SL: Spiritual language at a certain point becomes so calcified that instead of an advantage, it becomes a blockage. Transcendence is available every moment. I let go, I transcend. Every moment that I hold on, I sink. So, this is the nature of the mind. It is like climbing a ladder, stepping off the ladder at the top, and seeing that there never was a ladder—just a lot of mental construct.
IDJ: In working with people, do you lead them in that direction? Do you ask them to look at the one who may be having pain, etc?
SL: We don’t work in terms of self and nonself. We really work on opening into the original spaciousness, touching the deathless; and through meditation experience, some people have a breakthrough where they come to the place of what we call the “point of remembrance.” Our work is just to direct people to deeper, more peaceful and more spacious places, so there’s a lot of letting go. Instead of talking about self and non-self, we talk about relating to something, instead of from it. Relating from it, you’re identified with it. We just talk about it as pain; we talk about suffering and the absence of softness and freedom, then we say you can relate to it.
You are not changing the quality in the mind, and there is no effort to transcend anything, no judgment, no agreement or disagreement. There is just being relating to it, and once you start to relate to the pain, “my pain” becomes “the pain.”
IDJ: Do you think that people who face the immediacy of death get results by virtue of that very immediacy of the situation?

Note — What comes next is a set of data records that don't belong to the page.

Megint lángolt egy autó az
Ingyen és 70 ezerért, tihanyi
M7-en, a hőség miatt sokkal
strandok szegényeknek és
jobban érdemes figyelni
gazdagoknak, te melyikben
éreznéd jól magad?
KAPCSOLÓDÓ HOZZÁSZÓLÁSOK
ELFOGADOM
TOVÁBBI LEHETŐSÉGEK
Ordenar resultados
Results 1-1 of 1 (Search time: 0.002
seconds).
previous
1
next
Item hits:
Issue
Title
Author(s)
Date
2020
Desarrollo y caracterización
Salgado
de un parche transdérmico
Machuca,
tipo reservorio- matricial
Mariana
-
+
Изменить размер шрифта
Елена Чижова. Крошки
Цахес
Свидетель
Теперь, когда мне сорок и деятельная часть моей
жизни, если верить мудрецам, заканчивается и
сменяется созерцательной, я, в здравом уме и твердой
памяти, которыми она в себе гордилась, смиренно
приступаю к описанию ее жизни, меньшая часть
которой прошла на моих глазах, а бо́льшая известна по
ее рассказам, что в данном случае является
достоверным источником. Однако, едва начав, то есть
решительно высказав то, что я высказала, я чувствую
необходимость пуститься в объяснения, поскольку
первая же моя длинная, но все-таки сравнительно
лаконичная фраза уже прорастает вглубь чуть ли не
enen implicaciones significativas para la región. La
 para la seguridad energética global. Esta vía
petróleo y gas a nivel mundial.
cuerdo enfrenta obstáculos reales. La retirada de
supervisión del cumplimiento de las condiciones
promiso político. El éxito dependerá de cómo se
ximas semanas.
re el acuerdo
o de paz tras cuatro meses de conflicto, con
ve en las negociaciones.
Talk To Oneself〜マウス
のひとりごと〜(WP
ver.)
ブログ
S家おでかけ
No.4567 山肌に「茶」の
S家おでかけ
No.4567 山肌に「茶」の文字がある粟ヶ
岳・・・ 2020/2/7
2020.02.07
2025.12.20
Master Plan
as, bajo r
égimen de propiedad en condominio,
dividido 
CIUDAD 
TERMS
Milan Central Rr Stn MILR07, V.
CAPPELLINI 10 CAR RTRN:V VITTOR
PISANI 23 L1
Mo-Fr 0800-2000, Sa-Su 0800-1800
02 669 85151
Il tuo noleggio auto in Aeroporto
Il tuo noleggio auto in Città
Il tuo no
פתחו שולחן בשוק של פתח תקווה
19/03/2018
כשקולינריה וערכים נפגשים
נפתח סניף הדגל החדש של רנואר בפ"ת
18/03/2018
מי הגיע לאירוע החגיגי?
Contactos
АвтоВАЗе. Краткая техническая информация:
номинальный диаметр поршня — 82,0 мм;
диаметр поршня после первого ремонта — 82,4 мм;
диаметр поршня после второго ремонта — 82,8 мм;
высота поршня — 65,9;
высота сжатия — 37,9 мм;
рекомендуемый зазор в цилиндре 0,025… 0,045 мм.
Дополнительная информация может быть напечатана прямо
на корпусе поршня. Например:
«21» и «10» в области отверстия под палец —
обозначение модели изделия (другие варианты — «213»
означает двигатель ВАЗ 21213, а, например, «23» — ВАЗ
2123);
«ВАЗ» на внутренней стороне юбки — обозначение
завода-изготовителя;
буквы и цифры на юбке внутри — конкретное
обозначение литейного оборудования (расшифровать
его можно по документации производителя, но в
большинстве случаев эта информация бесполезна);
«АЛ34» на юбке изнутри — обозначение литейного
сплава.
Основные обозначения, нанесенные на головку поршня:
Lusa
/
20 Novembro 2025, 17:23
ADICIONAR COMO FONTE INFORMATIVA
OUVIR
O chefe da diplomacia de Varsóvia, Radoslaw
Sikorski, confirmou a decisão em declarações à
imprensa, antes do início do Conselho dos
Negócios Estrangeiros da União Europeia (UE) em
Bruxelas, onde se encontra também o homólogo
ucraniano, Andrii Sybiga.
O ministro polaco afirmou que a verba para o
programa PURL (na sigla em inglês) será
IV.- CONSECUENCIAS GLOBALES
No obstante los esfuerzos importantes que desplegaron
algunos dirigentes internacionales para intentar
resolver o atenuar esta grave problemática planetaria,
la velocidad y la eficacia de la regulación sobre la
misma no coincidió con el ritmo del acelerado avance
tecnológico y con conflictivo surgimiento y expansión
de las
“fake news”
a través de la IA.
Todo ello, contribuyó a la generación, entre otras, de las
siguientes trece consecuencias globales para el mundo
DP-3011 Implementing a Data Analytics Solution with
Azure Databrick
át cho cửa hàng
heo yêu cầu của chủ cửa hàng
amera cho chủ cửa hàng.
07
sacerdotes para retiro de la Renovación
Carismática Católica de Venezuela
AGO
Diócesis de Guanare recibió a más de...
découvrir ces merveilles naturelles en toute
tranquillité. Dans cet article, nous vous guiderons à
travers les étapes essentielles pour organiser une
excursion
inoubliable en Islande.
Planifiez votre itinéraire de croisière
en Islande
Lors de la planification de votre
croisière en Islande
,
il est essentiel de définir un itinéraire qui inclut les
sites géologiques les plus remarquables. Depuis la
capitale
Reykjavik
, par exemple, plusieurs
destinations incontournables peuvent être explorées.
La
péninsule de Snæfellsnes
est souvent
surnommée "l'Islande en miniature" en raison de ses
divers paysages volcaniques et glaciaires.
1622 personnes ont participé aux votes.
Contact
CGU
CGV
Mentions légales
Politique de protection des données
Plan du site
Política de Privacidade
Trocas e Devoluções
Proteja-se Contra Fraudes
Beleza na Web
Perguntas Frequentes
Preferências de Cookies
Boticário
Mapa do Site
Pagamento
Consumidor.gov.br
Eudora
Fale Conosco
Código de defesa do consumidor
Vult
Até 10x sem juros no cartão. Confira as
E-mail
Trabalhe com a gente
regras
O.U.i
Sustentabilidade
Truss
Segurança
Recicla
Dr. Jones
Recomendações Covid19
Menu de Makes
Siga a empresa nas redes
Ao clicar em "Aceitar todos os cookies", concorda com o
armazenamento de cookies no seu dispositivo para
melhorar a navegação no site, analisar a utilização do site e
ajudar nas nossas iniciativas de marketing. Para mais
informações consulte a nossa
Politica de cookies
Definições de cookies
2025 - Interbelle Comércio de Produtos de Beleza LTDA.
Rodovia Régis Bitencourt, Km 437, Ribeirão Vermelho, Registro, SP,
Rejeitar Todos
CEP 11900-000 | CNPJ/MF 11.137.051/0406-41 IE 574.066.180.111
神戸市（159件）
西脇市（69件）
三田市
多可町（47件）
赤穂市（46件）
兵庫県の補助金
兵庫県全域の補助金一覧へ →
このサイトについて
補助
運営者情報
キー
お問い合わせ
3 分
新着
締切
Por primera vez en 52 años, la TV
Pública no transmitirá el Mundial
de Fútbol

SL: I think so. But sometimes they are not quite ready to let go of things; they are trying to find something else to hold on to. What they find is what there is to find, and what they want to find! What they find on their deathbed is no different than what any yogi has ever found at any time, in any place. Strangely enough, I’ve seen people—”dyed-in-the-wool atheists” on their deathbed—have beatific visions, and really see. It is exquisite when you see that.